依頼
友人から電話があった。
どうやら深刻な様子で、頼み事を聞いてくれと言う。私は渋々了承した。
しばらく経って、彼女がうちに来た。
「どうぞ、入って」
「おじゃましまーす...うわ、何この匂い...」
「ごめんね、片付け苦手でゴミが溜まってるのよ」
玄関には大量のゴミ袋が積まれており、私は慣れたが少々匂いがきつい。
「まったく、いい加減片付けなよ」
「おっしゃる通りです、ははは...」
とりあえずリビングに彼女を座らせる。
「それで、頼み事って?」
「うん...そのことなんだけど...」
苦しい表情をして歯切れも悪い。
どうやらよほど深刻なものらしい。
「...私、実は○○君と付き合ってるんだけどさ」
「............はい?」
拍子抜けした。ただの恋愛相談なら他所に頼んでくれ。
「あの、恋愛相談なら他の人を当たってくれないかな」
「いや、違うの」
「彼をね、殺してほしいの」
「............」
言葉が出なかった。何を言ってるのだこいつは。
私は動揺しつつも、どうにか声を絞り出した。
「えっとあの、それは一体どうして...?」
「そんなの簡単よ、浮気よ浮気」
確かに簡単だった。そういや彼はかなりの浮気性だった。 何股も平気でやる男らしい。
しかしそれでも、殺人だなんてバカげている。
「やっぱり無理だよ、殺すなんて」
「お願い!あなたしかいないの」
「私が殺してどうするのよ、罪をなすりつけるつもり?」
「そこは私が上手くやるから、殺すとこだけお願い」
どう考えても私にメリットがない。

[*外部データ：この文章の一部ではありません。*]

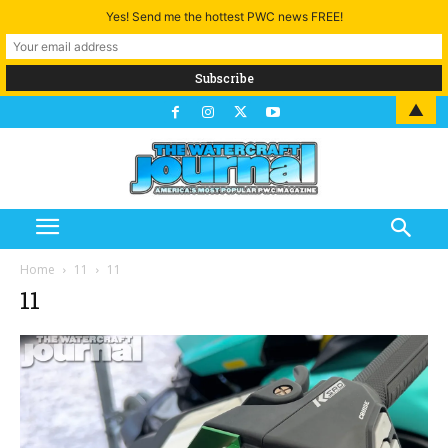
Yes! Send me the hottest PWC news FREE!
▲
Home
11
11
11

馬鹿馬鹿しい。
「悪いけど帰ってくれないかしら」
「どうして!上手くやるって言ってるじゃん!なんで引き受けてくれないの!?」
「私には殺すなんて無理だからよ」
「無理じゃないよ!やってよ!」
最後まで騒ぎ立てる彼女を、どうにか外へ押し出した。
しばらくは玄関の扉を叩く音がしていたが、30分程すると鳴り止んだ。諦めてくれたようだ。
まったく、私には彼を殺すなんて無理なのに。
だって彼はそこのゴミ袋に入っているのだから。